-- RECORDS PROVIDED start --

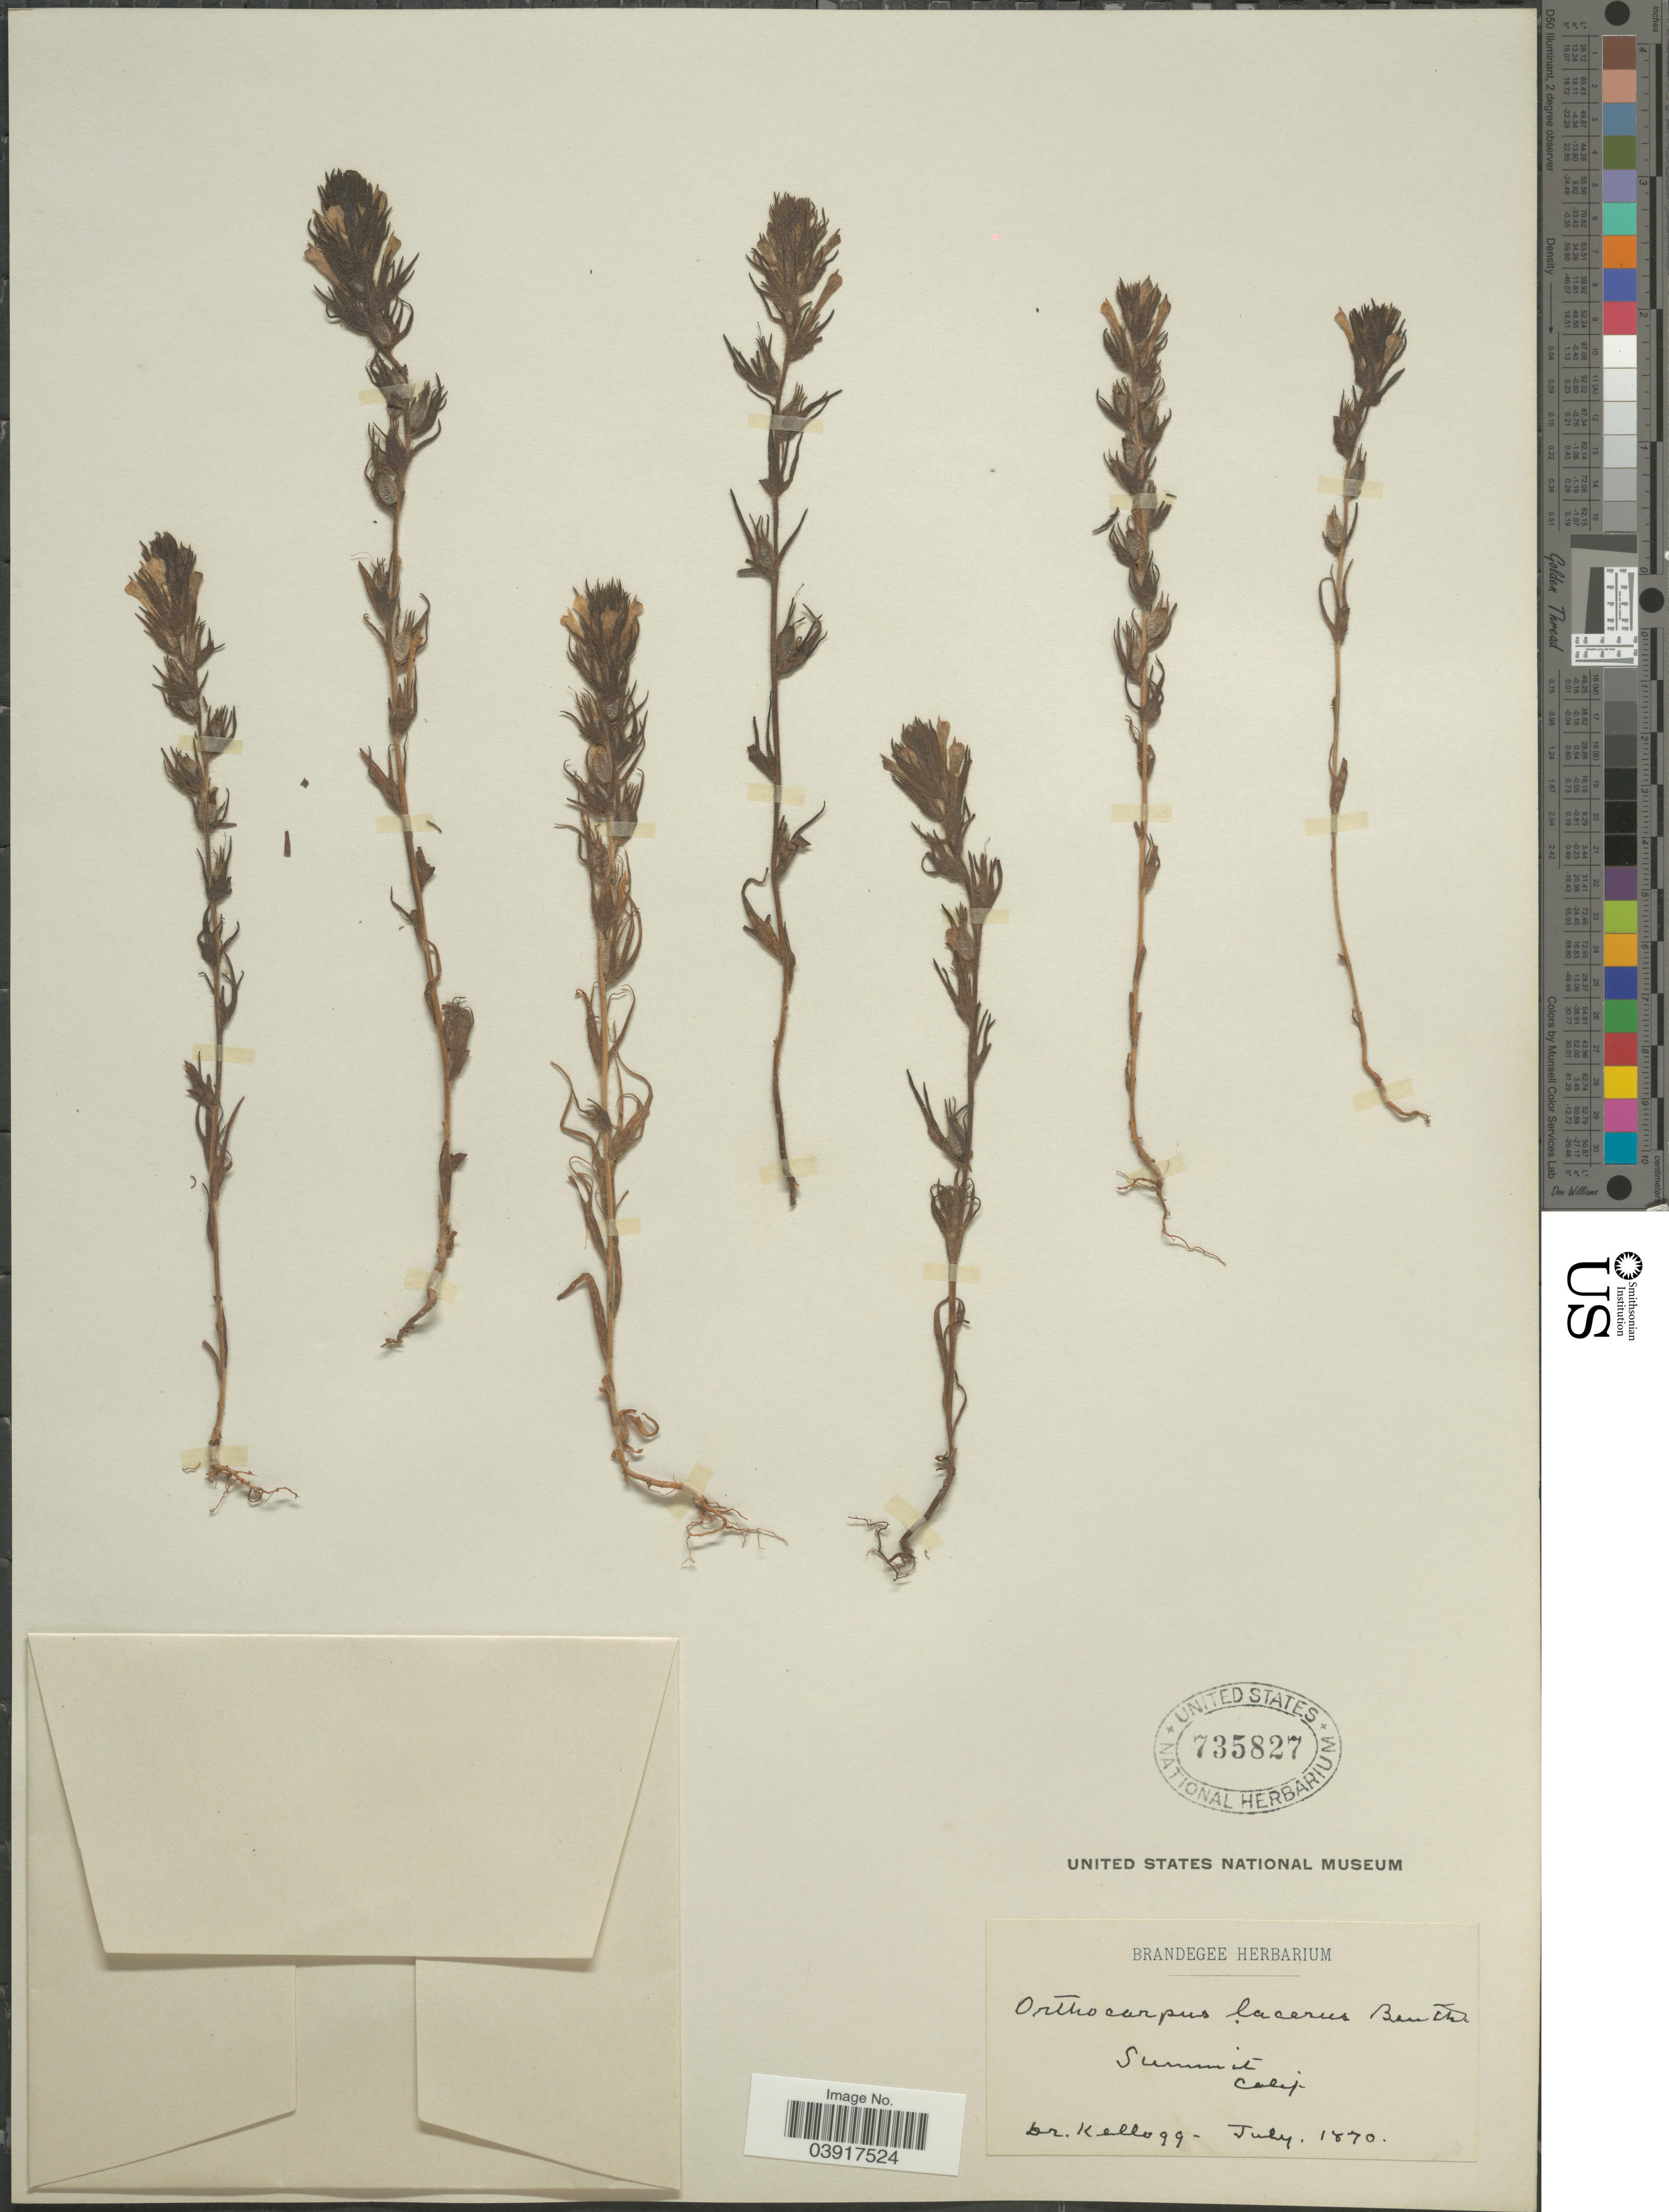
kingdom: Plantae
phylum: Tracheophyta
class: Magnoliopsida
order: Lamiales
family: Orobanchaceae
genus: Orthocarpus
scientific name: Orthocarpus lacerus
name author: Benth.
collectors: -- Kellogg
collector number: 99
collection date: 1870-07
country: United States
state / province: California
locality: Summit.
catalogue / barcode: US 735827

-- RECORDS PROVIDED end --

Reproduce all of the material above line for line, without changing a word, and leave out the picture.

* EXERCISE SOLUTION:
kingdom: Plantae
phylum: Tracheophyta
class: Magnoliopsida
order: Lamiales
family: Orobanchaceae
genus: Orthocarpus
scientific name: Orthocarpus lacerus
name author: Benth.
collectors: -- Kellogg
collector number: 99
collection date: 1870-07
country: United States
state / province: California
locality: Summit.
catalogue / barcode: US 735827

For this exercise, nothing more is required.